| INSTRUCTIONS FOR THE TASK |
Please rewrite all the rows below, replacing "scientific name" with "binomial name" wherever it appears and leaving everything else unchanged.

| DATA LISTING |
----

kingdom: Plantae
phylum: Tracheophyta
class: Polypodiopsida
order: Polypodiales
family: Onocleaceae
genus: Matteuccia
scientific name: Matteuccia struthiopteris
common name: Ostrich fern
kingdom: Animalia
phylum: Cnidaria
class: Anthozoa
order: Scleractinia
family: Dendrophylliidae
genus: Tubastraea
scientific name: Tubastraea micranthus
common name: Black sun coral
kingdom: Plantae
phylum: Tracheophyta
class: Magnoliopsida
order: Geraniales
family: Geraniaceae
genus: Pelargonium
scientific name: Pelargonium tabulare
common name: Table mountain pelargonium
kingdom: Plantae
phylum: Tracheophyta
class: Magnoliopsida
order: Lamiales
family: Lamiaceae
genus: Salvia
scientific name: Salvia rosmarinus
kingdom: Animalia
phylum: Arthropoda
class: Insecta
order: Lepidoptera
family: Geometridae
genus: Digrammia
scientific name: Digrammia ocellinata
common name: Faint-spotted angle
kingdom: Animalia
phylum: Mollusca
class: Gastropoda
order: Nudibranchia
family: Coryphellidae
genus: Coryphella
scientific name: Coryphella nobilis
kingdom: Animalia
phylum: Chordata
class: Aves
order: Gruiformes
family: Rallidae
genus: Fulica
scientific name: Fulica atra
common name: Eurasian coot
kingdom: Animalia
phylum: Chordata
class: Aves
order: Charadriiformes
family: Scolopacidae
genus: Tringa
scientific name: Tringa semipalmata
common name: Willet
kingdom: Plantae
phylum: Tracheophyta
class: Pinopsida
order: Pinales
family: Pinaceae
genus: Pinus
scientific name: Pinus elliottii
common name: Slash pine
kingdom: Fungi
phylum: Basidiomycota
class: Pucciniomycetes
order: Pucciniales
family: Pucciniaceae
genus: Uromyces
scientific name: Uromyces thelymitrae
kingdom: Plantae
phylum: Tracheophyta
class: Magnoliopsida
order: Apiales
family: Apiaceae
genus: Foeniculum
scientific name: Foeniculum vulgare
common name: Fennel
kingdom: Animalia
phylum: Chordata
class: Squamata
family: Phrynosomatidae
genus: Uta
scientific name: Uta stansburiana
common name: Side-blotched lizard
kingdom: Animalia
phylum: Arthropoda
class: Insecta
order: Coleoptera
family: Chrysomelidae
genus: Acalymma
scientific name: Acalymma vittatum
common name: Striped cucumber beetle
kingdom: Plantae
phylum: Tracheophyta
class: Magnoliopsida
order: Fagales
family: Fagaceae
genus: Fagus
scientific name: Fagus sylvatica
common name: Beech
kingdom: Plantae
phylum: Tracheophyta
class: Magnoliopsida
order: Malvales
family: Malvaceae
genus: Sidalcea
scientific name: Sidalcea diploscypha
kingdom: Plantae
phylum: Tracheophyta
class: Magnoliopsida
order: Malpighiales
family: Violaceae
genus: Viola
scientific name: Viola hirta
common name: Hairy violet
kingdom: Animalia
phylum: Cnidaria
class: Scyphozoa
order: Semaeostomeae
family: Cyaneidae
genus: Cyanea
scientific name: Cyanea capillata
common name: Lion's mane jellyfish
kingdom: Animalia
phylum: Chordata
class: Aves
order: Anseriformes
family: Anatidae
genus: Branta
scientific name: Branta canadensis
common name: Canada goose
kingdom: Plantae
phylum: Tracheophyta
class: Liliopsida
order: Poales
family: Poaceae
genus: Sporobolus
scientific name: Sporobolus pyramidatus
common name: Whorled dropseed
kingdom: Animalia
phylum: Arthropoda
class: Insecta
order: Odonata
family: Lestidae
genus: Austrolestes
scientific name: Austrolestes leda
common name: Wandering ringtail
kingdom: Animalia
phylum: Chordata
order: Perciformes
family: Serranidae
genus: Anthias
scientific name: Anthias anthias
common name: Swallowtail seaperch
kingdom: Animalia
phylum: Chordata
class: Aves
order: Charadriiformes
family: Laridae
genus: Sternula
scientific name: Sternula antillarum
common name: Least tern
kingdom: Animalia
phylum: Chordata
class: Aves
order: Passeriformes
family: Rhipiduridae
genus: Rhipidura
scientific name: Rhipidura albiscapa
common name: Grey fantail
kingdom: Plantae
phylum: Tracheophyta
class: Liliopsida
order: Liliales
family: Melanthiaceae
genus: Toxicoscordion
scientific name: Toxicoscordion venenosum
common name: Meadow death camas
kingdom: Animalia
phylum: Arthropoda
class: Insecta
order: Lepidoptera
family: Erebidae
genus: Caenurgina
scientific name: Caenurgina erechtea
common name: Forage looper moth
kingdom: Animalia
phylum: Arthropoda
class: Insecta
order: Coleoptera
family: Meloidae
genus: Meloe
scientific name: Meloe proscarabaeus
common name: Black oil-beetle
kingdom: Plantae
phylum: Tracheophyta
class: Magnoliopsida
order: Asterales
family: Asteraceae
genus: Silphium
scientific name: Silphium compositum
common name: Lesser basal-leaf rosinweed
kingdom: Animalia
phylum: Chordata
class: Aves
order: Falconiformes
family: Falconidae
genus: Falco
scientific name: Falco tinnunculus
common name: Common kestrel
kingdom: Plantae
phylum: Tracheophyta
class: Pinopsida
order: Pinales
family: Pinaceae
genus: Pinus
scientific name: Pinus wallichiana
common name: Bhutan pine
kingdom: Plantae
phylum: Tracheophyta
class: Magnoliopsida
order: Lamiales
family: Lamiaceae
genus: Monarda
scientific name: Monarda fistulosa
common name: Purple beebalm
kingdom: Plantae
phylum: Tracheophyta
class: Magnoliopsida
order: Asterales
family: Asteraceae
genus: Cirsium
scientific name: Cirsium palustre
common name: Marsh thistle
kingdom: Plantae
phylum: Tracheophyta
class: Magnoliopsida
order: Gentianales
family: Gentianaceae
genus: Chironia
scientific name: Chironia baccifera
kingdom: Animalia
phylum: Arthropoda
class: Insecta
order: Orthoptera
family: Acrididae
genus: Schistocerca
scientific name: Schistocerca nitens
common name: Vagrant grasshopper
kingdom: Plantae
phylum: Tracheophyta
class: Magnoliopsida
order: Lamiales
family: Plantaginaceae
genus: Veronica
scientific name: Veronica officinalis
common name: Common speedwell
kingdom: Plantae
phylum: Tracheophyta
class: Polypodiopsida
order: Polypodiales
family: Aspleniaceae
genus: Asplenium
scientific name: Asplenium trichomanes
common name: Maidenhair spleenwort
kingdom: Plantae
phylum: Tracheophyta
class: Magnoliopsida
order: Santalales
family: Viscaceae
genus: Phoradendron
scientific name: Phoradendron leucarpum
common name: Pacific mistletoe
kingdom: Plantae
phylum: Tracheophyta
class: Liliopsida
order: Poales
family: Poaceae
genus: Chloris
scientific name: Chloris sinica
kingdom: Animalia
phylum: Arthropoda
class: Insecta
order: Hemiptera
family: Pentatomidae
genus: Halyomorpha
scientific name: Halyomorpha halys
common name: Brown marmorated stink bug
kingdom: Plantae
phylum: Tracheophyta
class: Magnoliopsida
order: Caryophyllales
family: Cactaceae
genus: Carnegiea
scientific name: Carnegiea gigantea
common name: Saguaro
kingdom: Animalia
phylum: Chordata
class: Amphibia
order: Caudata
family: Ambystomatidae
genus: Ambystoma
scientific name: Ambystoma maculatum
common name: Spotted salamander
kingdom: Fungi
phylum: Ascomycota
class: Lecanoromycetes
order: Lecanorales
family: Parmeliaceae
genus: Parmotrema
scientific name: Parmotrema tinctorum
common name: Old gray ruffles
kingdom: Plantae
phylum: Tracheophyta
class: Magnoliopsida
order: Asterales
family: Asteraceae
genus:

----

| EXERCISE OUTPUT |
kingdom: Plantae
phylum: Tracheophyta
class: Polypodiopsida
order: Polypodiales
family: Onocleaceae
genus: Matteuccia
binomial name: Matteuccia struthiopteris
common name: Ostrich fern
kingdom: Animalia
phylum: Cnidaria
class: Anthozoa
order: Scleractinia
family: Dendrophylliidae
genus: Tubastraea
binomial name: Tubastraea micranthus
common name: Black sun coral
kingdom: Plantae
phylum: Tracheophyta
class: Magnoliopsida
order: Geraniales
family: Geraniaceae
genus: Pelargonium
binomial name: Pelargonium tabulare
common name: Table mountain pelargonium
kingdom: Plantae
phylum: Tracheophyta
class: Magnoliopsida
order: Lamiales
family: Lamiaceae
genus: Salvia
binomial name: Salvia rosmarinus
kingdom: Animalia
phylum: Arthropoda
class: Insecta
order: Lepidoptera
family: Geometridae
genus: Digrammia
binomial name: Digrammia ocellinata
common name: Faint-spotted angle
kingdom: Animalia
phylum: Mollusca
class: Gastropoda
order: Nudibranchia
family: Coryphellidae
genus: Coryphella
binomial name: Coryphella nobilis
kingdom: Animalia
phylum: Chordata
class: Aves
order: Gruiformes
family: Rallidae
genus: Fulica
binomial name: Fulica atra
common name: Eurasian coot
kingdom: Animalia
phylum: Chordata
class: Aves
order: Charadriiformes
family: Scolopacidae
genus: Tringa
binomial name: Tringa semipalmata
common name: Willet
kingdom: Plantae
phylum: Tracheophyta
class: Pinopsida
order: Pinales
family: Pinaceae
genus: Pinus
binomial name: Pinus elliottii
common name: Slash pine
kingdom: Fungi
phylum: Basidiomycota
class: Pucciniomycetes
order: Pucciniales
family: Pucciniaceae
genus: Uromyces
binomial name: Uromyces thelymitrae
kingdom: Plantae
phylum: Tracheophyta
class: Magnoliopsida
order: Apiales
family: Apiaceae
genus: Foeniculum
binomial name: Foeniculum vulgare
common name: Fennel
kingdom: Animalia
phylum: Chordata
class: Squamata
family: Phrynosomatidae
genus: Uta
binomial name: Uta stansburiana
common name: Side-blotched lizard
kingdom: Animalia
phylum: Arthropoda
class: Insecta
order: Coleoptera
family: Chrysomelidae
genus: Acalymma
binomial name: Acalymma vittatum
common name: Striped cucumber beetle
kingdom: Plantae
phylum: Tracheophyta
class: Magnoliopsida
order: Fagales
family: Fagaceae
genus: Fagus
binomial name: Fagus sylvatica
common name: Beech
kingdom: Plantae
phylum: Tracheophyta
class: Magnoliopsida
order: Malvales
family: Malvaceae
genus: Sidalcea
binomial name: Sidalcea diploscypha
kingdom: Plantae
phylum: Tracheophyta
class: Magnoliopsida
order: Malpighiales
family: Violaceae
genus: Viola
binomial name: Viola hirta
common name: Hairy violet
kingdom: Animalia
phylum: Cnidaria
class: Scyphozoa
order: Semaeostomeae
family: Cyaneidae
genus: Cyanea
binomial name: Cyanea capillata
common name: Lion's mane jellyfish
kingdom: Animalia
phylum: Chordata
class: Aves
order: Anseriformes
family: Anatidae
genus: Branta
binomial name: Branta canadensis
common name: Canada goose
kingdom: Plantae
phylum: Tracheophyta
class: Liliopsida
order: Poales
family: Poaceae
genus: Sporobolus
binomial name: Sporobolus pyramidatus
common name: Whorled dropseed
kingdom: Animalia
phylum: Arthropoda
class: Insecta
order: Odonata
family: Lestidae
genus: Austrolestes
binomial name: Austrolestes leda
common name: Wandering ringtail
kingdom: Animalia
phylum: Chordata
order: Perciformes
family: Serranidae
genus: Anthias
binomial name: Anthias anthias
common name: Swallowtail seaperch
kingdom: Animalia
phylum: Chordata
class: Aves
order: Charadriiformes
family: Laridae
genus: Sternula
binomial name: Sternula antillarum
common name: Least tern
kingdom: Animalia
phylum: Chordata
class: Aves
order: Passeriformes
family: Rhipiduridae
genus: Rhipidura
binomial name: Rhipidura albiscapa
common name: Grey fantail
kingdom: Plantae
phylum: Tracheophyta
class: Liliopsida
order: Liliales
family: Melanthiaceae
genus: Toxicoscordion
binomial name: Toxicoscordion venenosum
common name: Meadow death camas
kingdom: Animalia
phylum: Arthropoda
class: Insecta
order: Lepidoptera
family: Erebidae
genus: Caenurgina
binomial name: Caenurgina erechtea
common name: Forage looper moth
kingdom: Animalia
phylum: Arthropoda
class: Insecta
order: Coleoptera
family: Meloidae
genus: Meloe
binomial name: Meloe proscarabaeus
common name: Black oil-beetle
kingdom: Plantae
phylum: Tracheophyta
class: Magnoliopsida
order: Asterales
family: Asteraceae
genus: Silphium
binomial name: Silphium compositum
common name: Lesser basal-leaf rosinweed
kingdom: Animalia
phylum: Chordata
class: Aves
order: Falconiformes
family: Falconidae
genus: Falco
binomial name: Falco tinnunculus
common name: Common kestrel
kingdom: Plantae
phylum: Tracheophyta
class: Pinopsida
order: Pinales
family: Pinaceae
genus: Pinus
binomial name: Pinus wallichiana
common name: Bhutan pine
kingdom: Plantae
phylum: Tracheophyta
class: Magnoliopsida
order: Lamiales
family: Lamiaceae
genus: Monarda
binomial name: Monarda fistulosa
common name: Purple beebalm
kingdom: Plantae
phylum: Tracheophyta
class: Magnoliopsida
order: Asterales
family: Asteraceae
genus: Cirsium
binomial name: Cirsium palustre
common name: Marsh thistle
kingdom: Plantae
phylum: Tracheophyta
class: Magnoliopsida
order: Gentianales
family: Gentianaceae
genus: Chironia
binomial name: Chironia baccifera
kingdom: Animalia
phylum: Arthropoda
class: Insecta
order: Orthoptera
family: Acrididae
genus: Schistocerca
binomial name: Schistocerca nitens
common name: Vagrant grasshopper
kingdom: Plantae
phylum: Tracheophyta
class: Magnoliopsida
order: Lamiales
family: Plantaginaceae
genus: Veronica
binomial name: Veronica officinalis
common name: Common speedwell
kingdom: Plantae
phylum: Tracheophyta
class: Polypodiopsida
order: Polypodiales
family: Aspleniaceae
genus: Asplenium
binomial name: Asplenium trichomanes
common name: Maidenhair spleenwort
kingdom: Plantae
phylum: Tracheophyta
class: Magnoliopsida
order: Santalales
family: Viscaceae
genus: Phoradendron
binomial name: Phoradendron leucarpum
common name: Pacific mistletoe
kingdom: Plantae
phylum: Tracheophyta
class: Liliopsida
order: Poales
family: Poaceae
genus: Chloris
binomial name: Chloris sinica
kingdom: Animalia
phylum: Arthropoda
class: Insecta
order: Hemiptera
family: Pentatomidae
genus: Halyomorpha
binomial name: Halyomorpha halys
common name: Brown marmorated stink bug
kingdom: Plantae
phylum: Tracheophyta
class: Magnoliopsida
order: Caryophyllales
family: Cactaceae
genus: Carnegiea
binomial name: Carnegiea gigantea
common name: Saguaro
kingdom: Animalia
phylum: Chordata
class: Amphibia
order: Caudata
family: Ambystomatidae
genus: Ambystoma
binomial name: Ambystoma maculatum
common name: Spotted salamander
kingdom: Fungi
phylum: Ascomycota
class: Lecanoromycetes
order: Lecanorales
family: Parmeliaceae
genus: Parmotrema
binomial name: Parmotrema tinctorum
common name: Old gray ruffles
kingdom: Plantae
phylum: Tracheophyta
class: Magnoliopsida
order: Asterales
family: Asteraceae
genus:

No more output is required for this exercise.